L'histoire :
Il va pas faire ça pour son dernier jour de boulot, la veille de se retraite ? Il va pas mettre en danger sa vie alors qu’il va pouvoir en profiter comme jamais, à se réveiller quand il veut, â sortir avec sa femme et manger des donuts devant la télé ? Non, il ne va pas commettre cette folie? C’est du moins ce que ne cesse de lui répéter son coéquipier Bob. Mais depuis le temps qu’ils bossent ensemble, il devrait le connaître. Hartigan est plutôt du genre tête de bois et quand il a une idée en tête, il ne la lâche plus. C’est peut être pour ça que Bob utilise tout ce qu’il peut faire pour l’en empêcher. Tout en tirant son pardessus, il tente d’utiliser les arguments les plus forts pour l’arrêter. On commence par l’idée que s’ils y vont, ils vont mettre en danger la vie de Bob et lui n’a rien demandé. Pas mal mais pas suffisant. Bob continue et lui parle de sa propre retraite dans quelques heures. Ce serait idiot de tout foutre en l’air alors qu’il suffit d’attendre les renforts ? Pas faux mais pas encore convaincant. Il touche alors la corde sensible et lui demande de penser à sa femme Eileen. Il ne peut pas la laisser veuve alors qu’il a presque fini le job. Bien joué cette fois mais cet argument provoque l’effet inverse. En pensant à sa femme, Hartigan pense aussi à la victime : Nancy Callahan, onze ans, séquestrée. Elle va être torturé par cette ordure de Junior Roark, le fils du sénateur, un sadique dangereux et pas seulement parce qu’il est protégé. S’ils attendent, l’enfoiré aura tout le temps de s’amuser et de déchiqueter la jeune fille puis de s’échapper tranquillement. Pour Nancy, onze ans, Hartigan va se battre et personne ne pourra l’en empêcher…
Ce qu'on en pense sur la planète BD :
Tome quatre de la réédition de la série à succès Sin City de Frank Miller. Une fois n’est pas coutume, l’auteur de Batman Dark Knight parvient à trouver une intrigue encore plus sordide et crasseuse que les précédentes.
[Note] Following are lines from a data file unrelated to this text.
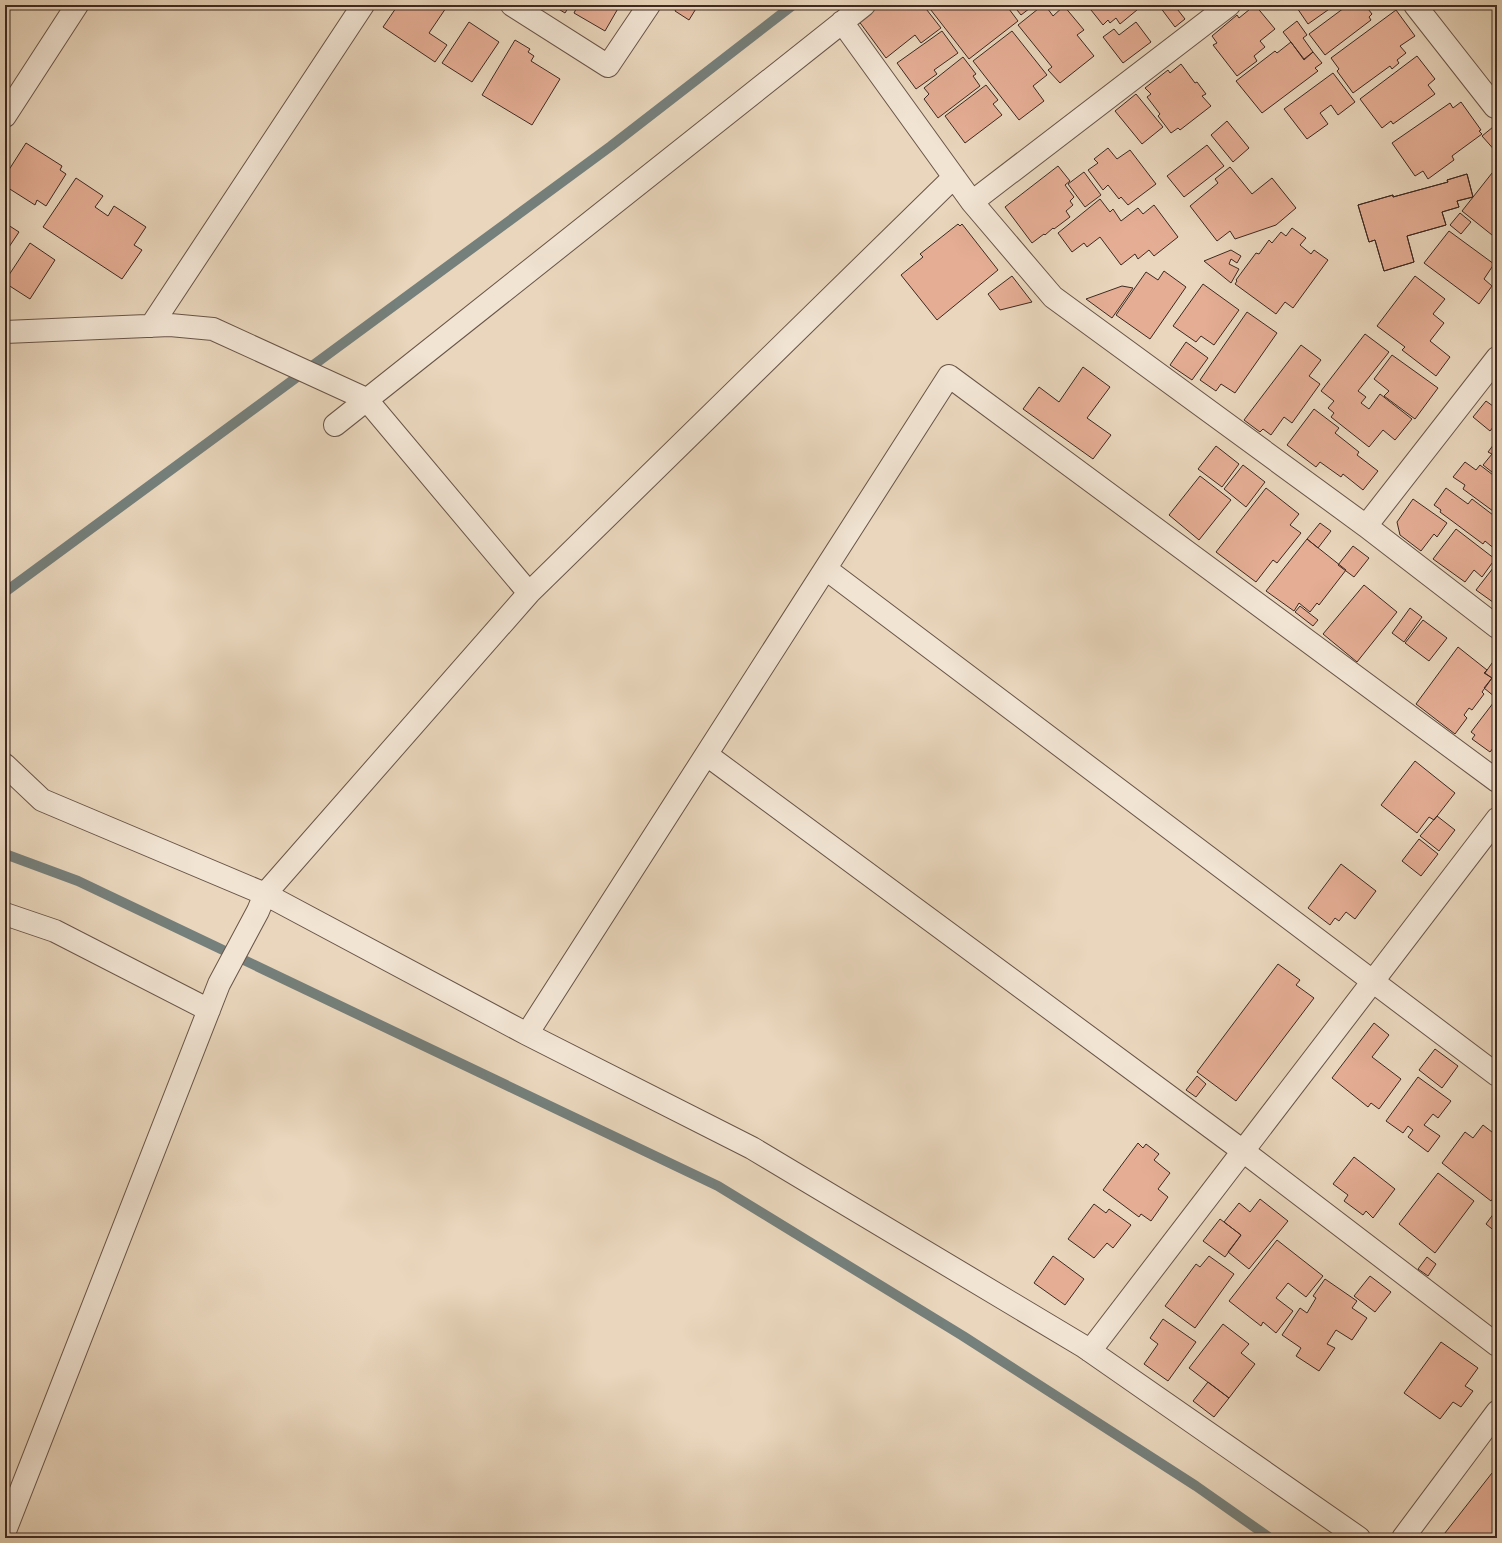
<svg xmlns="http://www.w3.org/2000/svg" width="1502" height="1543" viewBox="0 0 1502 1543" font-family="Cardo,serif">
<rect width="100%" height="100%" fill="#e9d6bc"/>
<filter id="stains"><feTurbulence type="fractalNoise" baseFrequency=".005" numOctaves="4"/><feColorMatrix values="0 0 0 0 .2 0 0 0 0 .09 0 0 0 0 .02 0 0 0 .5 -.17"/></filter>
<radialGradient id="worn" r=".72"><stop offset=".6" stop-color="#630" stop-opacity="0"/><stop offset="1" stop-color="#630" stop-opacity=".3"/></radialGradient>
<g fill="none" stroke-linecap="round" stroke-linejoin="round">
<path stroke="#757f7b" stroke-width="10" d="M5,592l606,-446 182,-141
M5,854l73,27 640,305 245,150 233,150 74,52"/>
</g>
<path fill="#e4ad94" stroke="#3e2921" d="M391,5h57l-19,28 18,12 -12,17 -52,-35 13,-19z
M552,5h18l-5,8z
M578,5h42l-15,26 -31,-18z
M678,5h15l4,2 -8,13 -14,-9z
M878,5h45l18,23 -20,15 -6,-8 -29,23 -28,-38z
M927,5h79l12,16 -49,38z
M1013,5h21l-13,10z
M1043,5h2l8,11 11,-10 20,24 -7,5 17,21 -34,27 -12,-13 4,-3 -34,-42z
M1087,5h56l-23,19 -4,-6 -6,5 -2,-3 -5,5z
M1163,5h11l11,14 -10,8 -15,-20z
M1255,5l20,24 -15,12 5,6 -11,9 3,5 -20,15 -24,-31 4,-2 -5,-7 25,-21 2,3z
M1295,5h40l-27,19z
M1348,5h17l7,9 -3,3 2,3 -46,35 -16,-21z
M1396,10l19,26 -15,10 6,7 -9,7 2,3 -7,6 -2,-3 -37,27 -16,-22 2,-2 -8,-11z
M1297,21l10,14 -4,3 10,14 -9,7 -21,-27z
M469,22l30,20 -27,40 -30,-19z
M1136,22l15,20 -28,21 -20,-26 11,-8 5,6z
M942,31l16,22 -24,17 3,4 -21,15 -19,-26z
M1012,31l35,44 -14,11 11,15 -25,19 -46,-59z
M515,40l15,9 -2,3 6,4 -3,5 29,18 -28,46 -50,-30z
M1291,42l13,18 9,-8 9,11 -7,5 3,3 -56,42 -26,-32 39,-30 2,2z
M1417,56l18,23 -7,6 7,9 -42,30 -2,-3 -9,7 -22,-29z
M963,57l13,17 -3,2 7,10 -42,32 -14,-19 5,-5 -5,-6z
M1181,64l14,19 2,-1 9,12 -4,2 9,10 -31,24 -2,-2 -7,5 -13,-17 2,-2 -13,-17 4,-3 -6,-6 23,-18 2,3z
M1333,73l22,29 -17,13 -7,-10 -11,8 8,11 -21,15 -23,-30z
M986,85l12,15 -5,4 9,11 -37,28 -20,-27z
M1136,94l27,33 -21,17 -27,-33z
M1461,102l20,28 -2,1 3,3 -30,22 2,4 -26,19 -5,-8 -8,5 -23,-33 58,-40 3,5z
M1227,121l22,27 -16,14 -22,-27z
M1493,127l4,4v22l-15,-17z
M26,143l36,23 -2,4 6,4 -20,32 -9,-6 -2,5 -30,-19v-10z
M1207,145l17,21 -40,31 -17,-21z
M1108,148l9,11 13,-9 26,34 -28,21 -7,-8 -2,2 -11,-14 -5,5 -15,-20 10,-7 -4,-4z
M1058,166l12,15 -5,4 9,12 -4,4 3,4 -7,6 4,6 -16,12 -1,-1 -8,7 -1,-1 -12,9 -27,-36z
M1230,167l22,27 20,-16 24,30 -20,17 -41,14 -5,-8 -13,10 -27,-35 28,-23 -3,-4z
M1496,168h1v71l-35,-28z
M1084,172l17,23 -16,12 -17,-23z
M1467,174l6,23 -16,4 2,6 -17,5 4,13 -39,11 7,26 -30,9 -9,-31 -6,2 -11,-37 35,-10v2l55,-15 -1,-2z
M1467,174l6,23 -16,4 2,6 -17,5 4,13 -39,11 7,26 -30,9 -9,-31 -6,2 -11,-37 35,-10v2l55,-15 -1,-2z
M76,178l27,18 -8,11 13,9 6,-10 32,21 -12,18 8,5 -20,29 -79,-52z
M1100,199l10,13 3,-3 8,12 17,-13 5,6 11,-9 24,32 -24,19 -5,-6 -11,9 -3,-5 -14,11 -21,-28 -13,10 -3,-4 -12,9 -14,-19z
M1460,213l11,9 -10,12 -11,-9z
M5,223l14,9 -14,21z
M958,224l2,2 2,-2 36,46 -61,50 -36,-45 22,-18 -3,-3z
M1292,228l14,10 -6,7 11,9 3,-4 14,10 -35,48 -8,-6 -9,12 -41,-30 2,-3 -1,-1 20,-27 3,1 10,-14 3,3 9,-11 5,4z
M1449,231l45,33 -10,15 8,7 -13,18 -55,-41z
M30,243l25,17 -25,39 -25,-16v-2z
M1231,250l10,6 -4,7 -6,-4 -2,5 10,5 -8,14 -27,-22z
M1164,271l22,16 -36,52 -34,-24 30,-43 12,8z
M1012,276l20,26 -32,8 -12,-16z
M1415,276l30,23 -12,15 11,9 -14,18 20,16 -14,19 -34,-26 3,-3 -28,-21z
M1203,284l36,26 -25,35 -13,-9 -5,6 -23,-16z
M1122,286l11,2 -21,30 -26,-19z
M1247,312l30,21 -42,60 -14,-9 -5,7 -16,-11z
M1365,334l24,18 -31,39 8,6 -5,6 8,6 11,-15 32,25 -17,21 -12,-10 -14,17 -38,-30 3,-4 -6,-5 6,-7 -13,-10z
M1186,342l22,16 -16,22 -22,-15z
M1301,345l20,15 -12,16 11,8 -28,39 -8,-6 -13,18 -8,-6 -3,3 -16,-12z
M1392,355l46,33 -23,31 -31,-23 5,-5 -15,-12z
M1083,367l27,20 -23,31 24,17 -18,24 -70,-50 16,-22 20,15z
M1486,401l11,8v13l-7,9 -17,-14z
M1314,409l25,19 -4,5 24,19 -2,3 21,16 -15,19 -20,-16 -2,3 -21,-15 -4,5 -29,-22z
M1497,440v36l-14,-11 9,-11 -4,-2z
M1216,446l23,18 -17,23 -24,-18z
M1465,462l11,8 4,-5 17,13v36l-34,-25 2,-4 -12,-8z
M1243,465l22,17 -19,25 -22,-18z
M1200,476l31,24 -32,40 -30,-25z
M1266,488l33,26 -9,11 11,8 -24,30 -4,-3 -17,22 -40,-30z
M1446,488l22,16 4,-5 25,19 -1,32 -11,-9 -2,3 -43,-32 1,-2 -7,-5z
M1413,499l34,24 -10,14 -3,-3 -13,17 -21,-16 -3,-13z
M1320,523l11,8 -13,17 -11,-9z
M1456,529l39,30 -13,18 -8,-7 -9,12 -32,-23z
M1307,539l39,31 -27,35 -2,-2 -7,9 -11,-9 -5,8 -28,-20z
M1353,546l16,12 -15,19 -16,-12z
M1497,563v42l-21,-15z
M1364,585l33,27 -40,50 -34,-28z
M1300,606l18,14 -5,6 -18,-14z
M1410,608l12,9 -18,25 -12,-9z
M1423,620l24,18 -18,23 -24,-18z
M1458,647l29,23 -3,3 8,5 -10,14 2,2 -12,16 -3,-2 -5,7 3,3 -12,16 -39,-30z
M1497,656v38l-2,3 -11,-9 8,-10 -7,-5z
M1497,698v45l-7,9 -18,-13 3,-4 -4,-3z
M1415,761l40,32 -21,27 -5,-3 -12,16 -36,-28z
M1437,816l18,14 -16,21 -19,-15z
M1419,839l19,15 -17,22 -19,-15z
M1341,864l35,27 -21,28 -9,-7 -7,9 -4,-3 -5,7 -22,-17z
M1278,964l22,16 -4,5 18,13 -78,103 -39,-29z
M1374,1023l15,12 -17,22 29,22 -22,30 -8,-6 -3,4 -36,-29z
M1435,1049l23,17 -16,22 -23,-18z
M1197,1076l9,8 -10,13 -10,-7z
M1418,1077l33,24 -13,17 -5,-4 -9,11 16,11 -12,16 -20,-15 5,-7 -5,-4 -5,7 -17,-12z
M1483,1125l14,11v57l-6,8 -49,-38 23,-31 8,6z
M1138,1143l5,5 3,-4 13,10 -5,6 16,13 -12,16 10,8 -17,24 -10,-7 -2,3 -36,-27z
M1354,1157l41,32 -22,29 -7,-7 -3,4 -19,-14 4,-6 -15,-11z
M1438,1173l36,28 -39,52 -36,-29z
M1260,1199l28,22 -39,48 -21,-17 13,-17 -17,-13 15,-19 11,9z
M1094,1204l12,9 3,-4 22,16 -18,23 -6,-5 -13,15 -26,-19z
M1497,1209v24l-11,-9z
M1220,1219l21,16 -16,22 -22,-16z
M1277,1240l46,36 -17,21 -18,-14 -12,15 17,13 -17,22 -13,-11 -2,4 -32,-25z
M1053,1256l31,23 -19,26 -31,-22z
M1209,1256l25,18 -39,54 -30,-22 31,-42 4,3z
M1427,1257l9,7 -8,12 -10,-7z
M1370,1276l21,16 -16,20 -21,-16z
M1325,1279l32,22 -5,7 15,10 -15,22 -16,-10 -9,14 8,4 -16,23 -23,-15 5,-8 -19,-13 18,-27 7,5 9,-15 -3,-2z
M1163,1319l33,23 -28,39 -24,-17 14,-20 -8,-6z
M1223,1324l26,20 -8,9 14,11 -26,34 -40,-30z
M1441,1342l37,26 -13,18 8,5 -12,16 -8,-5 -13,17 -36,-26z
M1208,1382l21,16 -15,19 -21,-16z
M1492,1473l5,4 -1,61h-55z"/>
<g fill="none" stroke-linecap="round" stroke-linejoin="round">
<defs>
<path id="minor" d="M512,5l96,61 41,-61
M1415,5l80,102 2,-1
M842,22l130,180 81,95 313,229 131,101
M5,116l72,-111
M972,202l257,-197
M151,326l212,-321
M5,332l165,-7 43,4 153,70 163,194
M335,425l529,-420
M1366,526l131,-168
M826,569l671,506
M707,755l536,396 254,194
M5,765l37,35 223,94 262,140 225,114 331,198 276,192
M5,914l50,17 154,79
M527,1034l422,-658 548,405
M1090,1351l407,-532
M5,1531l214,-547 39,-73 7,-17 264,-301 425,-416
M1403,1538l94,-126"/>
</defs>
<use href="#minor" stroke="#695448" stroke-width="24"/>
<use href="#minor" stroke="#f1e4d3" stroke-width="22"/>
</g>
<rect width="1502" height="1543" fill="none" stroke="#e9d6bc" stroke-width="20"/>
<rect x="6" y="6" width="1490" height="1531" fill="none" stroke="#3e2921" stroke-width="2"/>
<rect x="10" y="10" width="1482" height="1523" fill="none" stroke="#3e2921"/>
<rect width="100%" height="100%" filter="url(#stains)"/>
<rect width="100%" height="100%" fill="url(#worn)"/>
</svg>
Pourtant, son héros est un policier intègre et honnête mais on le sait, quand un mec parfait tombe dans une histoire de Miller, il en prend plein la gueule ! Le côté chevalier servant d’Hartigan est à la fois sa force et sa faiblesse et rarement un héros aura autant souffert de sa bonté d’âme, jusqu’à en perdre la raison, jusqu’à en perdre la vie. On retombe dans les mêmes schémas que les tomes précédents : des rebondissements cruels, une ville qui piège et broie tout le monde, des crapules plus immondes que dans vos pires cauchemars. Mais ici, Miller rend un bel hommage à Clint Eastwood. D’abord par son personnage principal qui a tout de l’Inspecteur Harry. Puis par un récit mené comme un western avec des mecs armés de gros calibre qui vont passer leur temps à se faire vengeance eux-mêmes. On pourra parfois trouver quelques idées peu crédibles mais qu’importe. La caricature (tout comme celle de l’ignoble salopard en jaune) n’est là que pour renforcer le tragique d’un homme bon, étouffé petit à petit par un système dégueulasse. Ce piège infâme et inextricable prend des allures de symphonie macabre avec le dessin toujours plus beau et crépusculaire de Miller. Son noir et blanc gagne encore en spectaculaire avec parfois des grandes cases exceptionnelles comme la cage d’Hartigan ou le corps du héros en contre plongée façon statue grecque. Un noir et blanc comme vous n’en avez jamais vu, qui laisse peu de place à l’espoir et qui distille l’effroi dans le coeur. Reste la beauté hypnotique de… Nancy Callahan.